Your instructions: Word for word, restate all of the data shown below.
··· Study material ···
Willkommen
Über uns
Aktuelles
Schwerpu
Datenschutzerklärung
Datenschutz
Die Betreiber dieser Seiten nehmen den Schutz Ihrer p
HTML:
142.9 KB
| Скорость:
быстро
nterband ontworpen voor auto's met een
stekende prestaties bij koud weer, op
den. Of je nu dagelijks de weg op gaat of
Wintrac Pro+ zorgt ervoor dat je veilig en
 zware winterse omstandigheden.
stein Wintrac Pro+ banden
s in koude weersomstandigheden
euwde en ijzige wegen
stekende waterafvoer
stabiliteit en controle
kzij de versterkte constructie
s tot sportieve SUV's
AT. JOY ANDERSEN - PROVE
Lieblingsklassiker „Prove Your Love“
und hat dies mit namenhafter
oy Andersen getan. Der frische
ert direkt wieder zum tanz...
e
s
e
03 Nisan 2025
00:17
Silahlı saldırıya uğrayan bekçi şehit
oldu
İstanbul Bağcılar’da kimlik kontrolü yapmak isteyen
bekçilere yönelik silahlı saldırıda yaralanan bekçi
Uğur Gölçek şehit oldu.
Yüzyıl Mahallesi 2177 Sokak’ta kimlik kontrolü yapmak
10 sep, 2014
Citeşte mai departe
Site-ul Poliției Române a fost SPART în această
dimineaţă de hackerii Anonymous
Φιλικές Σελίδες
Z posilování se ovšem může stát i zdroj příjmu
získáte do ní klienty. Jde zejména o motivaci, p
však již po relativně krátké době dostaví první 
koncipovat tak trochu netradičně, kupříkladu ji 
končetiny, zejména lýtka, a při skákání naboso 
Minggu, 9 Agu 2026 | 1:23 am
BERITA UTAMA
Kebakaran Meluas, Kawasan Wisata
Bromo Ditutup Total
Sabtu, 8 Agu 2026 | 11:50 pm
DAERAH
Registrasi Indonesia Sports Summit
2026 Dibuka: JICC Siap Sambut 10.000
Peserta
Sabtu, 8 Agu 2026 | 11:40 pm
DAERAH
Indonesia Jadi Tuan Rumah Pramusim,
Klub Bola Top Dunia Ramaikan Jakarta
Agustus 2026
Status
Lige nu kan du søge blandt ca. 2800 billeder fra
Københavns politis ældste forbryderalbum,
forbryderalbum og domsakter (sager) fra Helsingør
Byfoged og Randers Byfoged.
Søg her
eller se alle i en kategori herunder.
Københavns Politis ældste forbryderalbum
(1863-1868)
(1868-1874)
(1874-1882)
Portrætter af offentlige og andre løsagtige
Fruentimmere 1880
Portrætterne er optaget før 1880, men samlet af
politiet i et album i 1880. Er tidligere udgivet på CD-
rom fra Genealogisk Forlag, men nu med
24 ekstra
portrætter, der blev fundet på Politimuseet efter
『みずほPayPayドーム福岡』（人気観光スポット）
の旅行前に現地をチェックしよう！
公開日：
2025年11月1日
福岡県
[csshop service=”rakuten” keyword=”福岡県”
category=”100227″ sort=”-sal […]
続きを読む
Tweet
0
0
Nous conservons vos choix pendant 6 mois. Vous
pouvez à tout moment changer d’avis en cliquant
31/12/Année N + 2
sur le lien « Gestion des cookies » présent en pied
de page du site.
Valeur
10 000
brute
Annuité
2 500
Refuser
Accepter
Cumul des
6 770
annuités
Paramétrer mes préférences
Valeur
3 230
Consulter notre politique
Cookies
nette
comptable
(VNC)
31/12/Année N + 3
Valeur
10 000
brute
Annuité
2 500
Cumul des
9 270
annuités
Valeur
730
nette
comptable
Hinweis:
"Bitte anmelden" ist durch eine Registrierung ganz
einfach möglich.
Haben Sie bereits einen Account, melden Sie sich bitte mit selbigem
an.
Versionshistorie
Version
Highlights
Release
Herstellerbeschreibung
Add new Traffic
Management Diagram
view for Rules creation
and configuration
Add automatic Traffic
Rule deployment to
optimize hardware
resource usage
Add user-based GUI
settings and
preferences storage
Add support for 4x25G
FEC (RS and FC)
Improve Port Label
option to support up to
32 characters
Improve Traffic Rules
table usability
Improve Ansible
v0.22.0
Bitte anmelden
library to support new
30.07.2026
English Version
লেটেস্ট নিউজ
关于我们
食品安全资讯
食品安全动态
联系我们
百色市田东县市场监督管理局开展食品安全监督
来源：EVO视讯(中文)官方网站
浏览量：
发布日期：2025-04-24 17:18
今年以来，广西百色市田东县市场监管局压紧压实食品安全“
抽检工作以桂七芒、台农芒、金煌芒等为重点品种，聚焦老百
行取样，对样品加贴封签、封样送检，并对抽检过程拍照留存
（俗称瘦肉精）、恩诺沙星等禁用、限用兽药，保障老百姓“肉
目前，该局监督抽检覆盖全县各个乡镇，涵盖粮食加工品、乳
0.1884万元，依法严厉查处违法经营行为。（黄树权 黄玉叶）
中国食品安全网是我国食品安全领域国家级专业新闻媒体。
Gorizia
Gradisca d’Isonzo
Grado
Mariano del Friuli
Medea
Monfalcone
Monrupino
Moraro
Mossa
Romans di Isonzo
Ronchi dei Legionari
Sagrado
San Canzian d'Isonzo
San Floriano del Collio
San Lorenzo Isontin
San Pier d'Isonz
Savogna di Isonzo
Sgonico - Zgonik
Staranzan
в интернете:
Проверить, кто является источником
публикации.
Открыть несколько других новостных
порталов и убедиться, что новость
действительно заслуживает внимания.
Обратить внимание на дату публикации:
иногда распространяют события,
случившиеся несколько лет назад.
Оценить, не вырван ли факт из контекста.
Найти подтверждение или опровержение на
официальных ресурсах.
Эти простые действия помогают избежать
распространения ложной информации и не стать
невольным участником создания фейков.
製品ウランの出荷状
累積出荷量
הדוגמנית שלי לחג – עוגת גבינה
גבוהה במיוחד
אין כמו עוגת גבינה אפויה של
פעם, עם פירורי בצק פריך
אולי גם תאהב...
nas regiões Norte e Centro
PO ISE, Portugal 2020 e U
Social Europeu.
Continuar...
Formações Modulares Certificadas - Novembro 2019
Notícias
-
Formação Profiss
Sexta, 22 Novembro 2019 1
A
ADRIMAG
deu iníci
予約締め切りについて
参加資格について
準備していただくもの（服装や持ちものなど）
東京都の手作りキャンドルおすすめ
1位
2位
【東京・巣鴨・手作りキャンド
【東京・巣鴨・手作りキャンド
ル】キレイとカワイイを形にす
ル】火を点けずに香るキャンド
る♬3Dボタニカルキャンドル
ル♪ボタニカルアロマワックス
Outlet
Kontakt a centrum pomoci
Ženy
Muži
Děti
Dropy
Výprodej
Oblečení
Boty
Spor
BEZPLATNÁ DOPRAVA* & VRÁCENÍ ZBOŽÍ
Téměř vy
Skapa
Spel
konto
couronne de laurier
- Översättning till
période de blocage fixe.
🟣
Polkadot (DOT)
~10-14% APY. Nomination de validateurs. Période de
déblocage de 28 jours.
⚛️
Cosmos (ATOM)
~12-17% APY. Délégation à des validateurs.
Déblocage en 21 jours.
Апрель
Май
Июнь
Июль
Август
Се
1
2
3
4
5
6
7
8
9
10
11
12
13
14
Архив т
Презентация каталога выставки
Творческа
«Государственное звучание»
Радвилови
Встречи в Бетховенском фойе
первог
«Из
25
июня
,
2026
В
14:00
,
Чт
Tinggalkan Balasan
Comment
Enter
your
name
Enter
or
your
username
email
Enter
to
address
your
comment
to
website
···
Reply:
Willkommen
Über uns
Aktuelles
Schwerpu
Datenschutzerklärung
Datenschutz
Die Betreiber dieser Seiten nehmen den Schutz Ihrer p
HTML:
142.9 KB
| Скорость:
быстро
nterband ontworpen voor auto's met een
stekende prestaties bij koud weer, op
den. Of je nu dagelijks de weg op gaat of
Wintrac Pro+ zorgt ervoor dat je veilig en
 zware winterse omstandigheden.
stein Wintrac Pro+ banden
s in koude weersomstandigheden
euwde en ijzige wegen
stekende waterafvoer
stabiliteit en controle
kzij de versterkte constructie
s tot sportieve SUV's
AT. JOY ANDERSEN - PROVE
Lieblingsklassiker „Prove Your Love“
und hat dies mit namenhafter
oy Andersen getan. Der frische
ert direkt wieder zum tanz...
e
s
e
03 Nisan 2025
00:17
Silahlı saldırıya uğrayan bekçi şehit
oldu
İstanbul Bağcılar’da kimlik kontrolü yapmak isteyen
bekçilere yönelik silahlı saldırıda yaralanan bekçi
Uğur Gölçek şehit oldu.
Yüzyıl Mahallesi 2177 Sokak’ta kimlik kontrolü yapmak
10 sep, 2014
Citeşte mai departe
Site-ul Poliției Române a fost SPART în această
dimineaţă de hackerii Anonymous
Φιλικές Σελίδες
Z posilování se ovšem může stát i zdroj příjmu
získáte do ní klienty. Jde zejména o motivaci, p
však již po relativně krátké době dostaví první 
koncipovat tak trochu netradičně, kupříkladu ji 
končetiny, zejména lýtka, a při skákání naboso 
Minggu, 9 Agu 2026 | 1:23 am
BERITA UTAMA
Kebakaran Meluas, Kawasan Wisata
Bromo Ditutup Total
Sabtu, 8 Agu 2026 | 11:50 pm
DAERAH
Registrasi Indonesia Sports Summit
2026 Dibuka: JICC Siap Sambut 10.000
Peserta
Sabtu, 8 Agu 2026 | 11:40 pm
DAERAH
Indonesia Jadi Tuan Rumah Pramusim,
Klub Bola Top Dunia Ramaikan Jakarta
Agustus 2026
Status
Lige nu kan du søge blandt ca. 2800 billeder fra
Københavns politis ældste forbryderalbum,
forbryderalbum og domsakter (sager) fra Helsingør
Byfoged og Randers Byfoged.
Søg her
eller se alle i en kategori herunder.
Københavns Politis ældste forbryderalbum
(1863-1868)
(1868-1874)
(1874-1882)
Portrætter af offentlige og andre løsagtige
Fruentimmere 1880
Portrætterne er optaget før 1880, men samlet af
politiet i et album i 1880. Er tidligere udgivet på CD-
rom fra Genealogisk Forlag, men nu med
24 ekstra
portrætter, der blev fundet på Politimuseet efter
『みずほPayPayドーム福岡』（人気観光スポット）
の旅行前に現地をチェックしよう！
公開日：
2025年11月1日
福岡県
[csshop service=”rakuten” keyword=”福岡県”
category=”100227″ sort=”-sal […]
続きを読む
Tweet
0
0
Nous conservons vos choix pendant 6 mois. Vous
pouvez à tout moment changer d’avis en cliquant
31/12/Année N + 2
sur le lien « Gestion des cookies » présent en pied
de page du site.
Valeur
10 000
brute
Annuité
2 500
Refuser
Accepter
Cumul des
6 770
annuités
Paramétrer mes préférences
Valeur
3 230
Consulter notre politique
Cookies
nette
comptable
(VNC)
31/12/Année N + 3
Valeur
10 000
brute
Annuité
2 500
Cumul des
9 270
annuités
Valeur
730
nette
comptable
Hinweis:
"Bitte anmelden" ist durch eine Registrierung ganz
einfach möglich.
Haben Sie bereits einen Account, melden Sie sich bitte mit selbigem
an.
Versionshistorie
Version
Highlights
Release
Herstellerbeschreibung
Add new Traffic
Management Diagram
view for Rules creation
and configuration
Add automatic Traffic
Rule deployment to
optimize hardware
resource usage
Add user-based GUI
settings and
preferences storage
Add support for 4x25G
FEC (RS and FC)
Improve Port Label
option to support up to
32 characters
Improve Traffic Rules
table usability
Improve Ansible
v0.22.0
Bitte anmelden
library to support new
30.07.2026
English Version
লেটেস্ট নিউজ
关于我们
食品安全资讯
食品安全动态
联系我们
百色市田东县市场监督管理局开展食品安全监督
来源：EVO视讯(中文)官方网站
浏览量：
发布日期：2025-04-24 17:18
今年以来，广西百色市田东县市场监管局压紧压实食品安全“
抽检工作以桂七芒、台农芒、金煌芒等为重点品种，聚焦老百
行取样，对样品加贴封签、封样送检，并对抽检过程拍照留存
（俗称瘦肉精）、恩诺沙星等禁用、限用兽药，保障老百姓“肉
目前，该局监督抽检覆盖全县各个乡镇，涵盖粮食加工品、乳
0.1884万元，依法严厉查处违法经营行为。（黄树权 黄玉叶）
中国食品安全网是我国食品安全领域国家级专业新闻媒体。
Gorizia
Gradisca d’Isonzo
Grado
Mariano del Friuli
Medea
Monfalcone
Monrupino
Moraro
Mossa
Romans di Isonzo
Ronchi dei Legionari
Sagrado
San Canzian d'Isonzo
San Floriano del Collio
San Lorenzo Isontin
San Pier d'Isonz
Savogna di Isonzo
Sgonico - Zgonik
Staranzan
в интернете:
Проверить, кто является источником
публикации.
Открыть несколько других новостных
порталов и убедиться, что новость
действительно заслуживает внимания.
Обратить внимание на дату публикации:
иногда распространяют события,
случившиеся несколько лет назад.
Оценить, не вырван ли факт из контекста.
Найти подтверждение или опровержение на
официальных ресурсах.
Эти простые действия помогают избежать
распространения ложной информации и не стать
невольным участником создания фейков.
製品ウランの出荷状
累積出荷量
הדוגמנית שלי לחג – עוגת גבינה
גבוהה במיוחד
אין כמו עוגת גבינה אפויה של
פעם, עם פירורי בצק פריך
אולי גם תאהב...
nas regiões Norte e Centro
PO ISE, Portugal 2020 e U
Social Europeu.
Continuar...
Formações Modulares Certificadas - Novembro 2019
Notícias
-
Formação Profiss
Sexta, 22 Novembro 2019 1
A
ADRIMAG
deu iníci
予約締め切りについて
参加資格について
準備していただくもの（服装や持ちものなど）
東京都の手作りキャンドルおすすめ
1位
2位
【東京・巣鴨・手作りキャンド
【東京・巣鴨・手作りキャンド
ル】キレイとカワイイを形にす
ル】火を点けずに香るキャンド
る♬3Dボタニカルキャンドル
ル♪ボタニカルアロマワックス
Outlet
Kontakt a centrum pomoci
Ženy
Muži
Děti
Dropy
Výprodej
Oblečení
Boty
Spor
BEZPLATNÁ DOPRAVA* & VRÁCENÍ ZBOŽÍ
Téměř vy
Skapa
Spel
konto
couronne de laurier
- Översättning till
période de blocage fixe.
🟣
Polkadot (DOT)
~10-14% APY. Nomination de validateurs. Période de
déblocage de 28 jours.
⚛️
Cosmos (ATOM)
~12-17% APY. Délégation à des validateurs.
Déblocage en 21 jours.
Апрель
Май
Июнь
Июль
Август
Се
1
2
3
4
5
6
7
8
9
10
11
12
13
14
Архив т
Презентация каталога выставки
Творческа
«Государственное звучание»
Радвилови
Встречи в Бетховенском фойе
первог
«Из
25
июня
,
2026
В
14:00
,
Чт
Tinggalkan Balasan
Comment
Enter
your
name
Enter
or
your
username
email
Enter
to
address
your
comment
to
website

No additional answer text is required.